Jesus came to this earth not only to create some divides, but to tear down others.  The Holy Spirit inspired Simeon to proclaim these wonderful words, "My eyes have seen your salvation that you have prepared in the presence of all peoples, a light for revelation to the Gentiles, and for glory to your people Israel."  With these words, Simeon proclaims that Jesus through His act of salvation will heal the deep wounds of discrimination between Gentile and Jew.  Because Jesus sacrificed Himself on the cross, [Ephesians 4:4-6] there is one body and one Spirit - just as you were called to the one hope that belongs to your call - one Lord, one faith, one baptism, one God and Father of all, who is over all and through all and in all. Thus Jesus restores unity to that which had once been divided.

Of course, the most dramatic divide in today's reading is the division of Mary's heart.  Simeon spoke privately to Mary and said to her, "Behold, this child is appointed for the fall and rising of many in Israel, and for a sign that is opposed (and a sword will pierce through your own soul also), so that thoughts from many hearts may be revealed."  A sword will pierce through your own soul also.  Even as Mary presents her infant son to the Lord, a prophet tells her of the future turmoil she will suffer as she watches this same son die on a cross.  Simeon joins many other prophets as the Holy Spirit shows him that the Messiah must suffer and die for His people.  This suffering and death that will cause Mary so much grief will remove the greatest divide of them all - the divide between God and man.

This great divide between God and man is our sin.  It is the original sin that we are and it is the actual sin that we do.  With our sin, we became enemies of God.  We also brought injury, illness, and death into this world.  We are the ones who are responsible for this great and terrible divide.

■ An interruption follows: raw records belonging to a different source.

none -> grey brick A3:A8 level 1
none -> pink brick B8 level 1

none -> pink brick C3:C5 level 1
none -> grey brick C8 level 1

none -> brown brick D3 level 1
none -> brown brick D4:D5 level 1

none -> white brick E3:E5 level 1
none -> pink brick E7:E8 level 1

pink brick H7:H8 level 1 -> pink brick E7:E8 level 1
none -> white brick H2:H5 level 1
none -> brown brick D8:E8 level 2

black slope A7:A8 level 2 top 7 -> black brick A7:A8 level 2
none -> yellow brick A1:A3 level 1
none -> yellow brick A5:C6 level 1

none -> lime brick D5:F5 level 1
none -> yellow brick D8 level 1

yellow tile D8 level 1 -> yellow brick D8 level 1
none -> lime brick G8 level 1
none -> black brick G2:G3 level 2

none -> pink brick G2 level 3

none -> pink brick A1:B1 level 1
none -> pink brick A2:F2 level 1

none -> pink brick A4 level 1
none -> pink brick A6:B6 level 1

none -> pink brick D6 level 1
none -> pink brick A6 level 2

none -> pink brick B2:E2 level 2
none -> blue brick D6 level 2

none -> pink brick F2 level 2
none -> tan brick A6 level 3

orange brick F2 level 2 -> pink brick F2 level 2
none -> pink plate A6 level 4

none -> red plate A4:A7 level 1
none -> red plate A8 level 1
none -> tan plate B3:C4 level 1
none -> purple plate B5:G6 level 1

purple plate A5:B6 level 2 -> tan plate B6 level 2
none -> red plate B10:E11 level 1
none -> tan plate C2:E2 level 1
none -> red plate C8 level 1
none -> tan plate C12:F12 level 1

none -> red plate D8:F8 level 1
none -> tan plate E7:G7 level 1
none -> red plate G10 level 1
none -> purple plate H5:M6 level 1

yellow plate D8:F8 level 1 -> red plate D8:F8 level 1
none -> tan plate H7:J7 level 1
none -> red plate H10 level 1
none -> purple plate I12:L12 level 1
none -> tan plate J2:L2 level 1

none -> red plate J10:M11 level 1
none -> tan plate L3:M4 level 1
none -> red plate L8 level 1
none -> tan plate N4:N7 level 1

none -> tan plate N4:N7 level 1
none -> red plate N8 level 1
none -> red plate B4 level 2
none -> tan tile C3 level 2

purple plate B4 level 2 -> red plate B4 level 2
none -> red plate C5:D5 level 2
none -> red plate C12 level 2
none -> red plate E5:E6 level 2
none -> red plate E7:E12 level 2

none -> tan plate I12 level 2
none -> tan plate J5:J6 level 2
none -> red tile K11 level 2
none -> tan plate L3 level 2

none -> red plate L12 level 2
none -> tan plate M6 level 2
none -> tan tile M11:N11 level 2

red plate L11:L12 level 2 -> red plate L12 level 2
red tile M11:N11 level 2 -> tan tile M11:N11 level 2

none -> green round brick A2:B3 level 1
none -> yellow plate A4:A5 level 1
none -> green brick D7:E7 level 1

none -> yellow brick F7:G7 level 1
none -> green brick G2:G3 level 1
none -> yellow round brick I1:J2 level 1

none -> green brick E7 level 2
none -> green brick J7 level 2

As God's enemies, we do everything possible to increase the divide between Him and us.  That is one reason it is so hard to attend Divine Service and Bible Class regularly.  It is also the reason that we often forget to partake of God's Word daily.  We would much rather starve our souls than get closer to God.

This great divide of sin is the reason God the Father sent His son to take on our human flesh.  It is the reason we are interested in the story of a Jewish infant in the temple.  This infant is the Son of God who has come to take our place before the justice of God.  In order to stand before God's justice, He Himself must be pure and sinless.  He Himself must have no sin so that He can become sin for us.

That is the reason He came into the temple.  For, even as an infant, He must keep the smallest point of God's law.  Even though the primary purpose of the ceremonial law was to point to Him, Jesus must still keep it perfectly.  Only in this way can He be the perfect Passover sacrifice for the sin of the world.

Fortunately, Mary's heart was divided in grief for just a few days.  The sword that pierced her heart withdrew when she saw her son alive again.  For on the third day of her heart's division, her son rose from the dead.  Jesus had defeated sin, death, and the power of the devil.  By doing this, He had taken away her sin and the sin of the whole world.

Simeon's words to Mary also tell us that we will rise or fall based on what we believe about Jesus.  Those who receive the Holy Spirit's gift of faith in Jesus will rise.  The divide between them and God is gone and they have eternal life with Him.  Those who reject this faith will fall.  The divide between them and God will be eternal and they will live in everlasting torment.

Jesus changes our spiritual geography.  The historical reality of His life, suffering, death, and resurrection divides the Old Testament from the New.  Never the less, those who waited for a future savior and we who dwell in the savior who came, both have faith in the same savior.  In the end there will be only one division.  As Simeon told Mary, the thoughts of many hearts will be revealed.  Those who want God out of their lives will get their wish and fall on the wrong side of the eternal divide.  There they will suffer forever.  Those who believe in Jesus will rise and live on the right side of the eternal divide.  There they will live in unity with God forever and experience eternal joy.  Amen.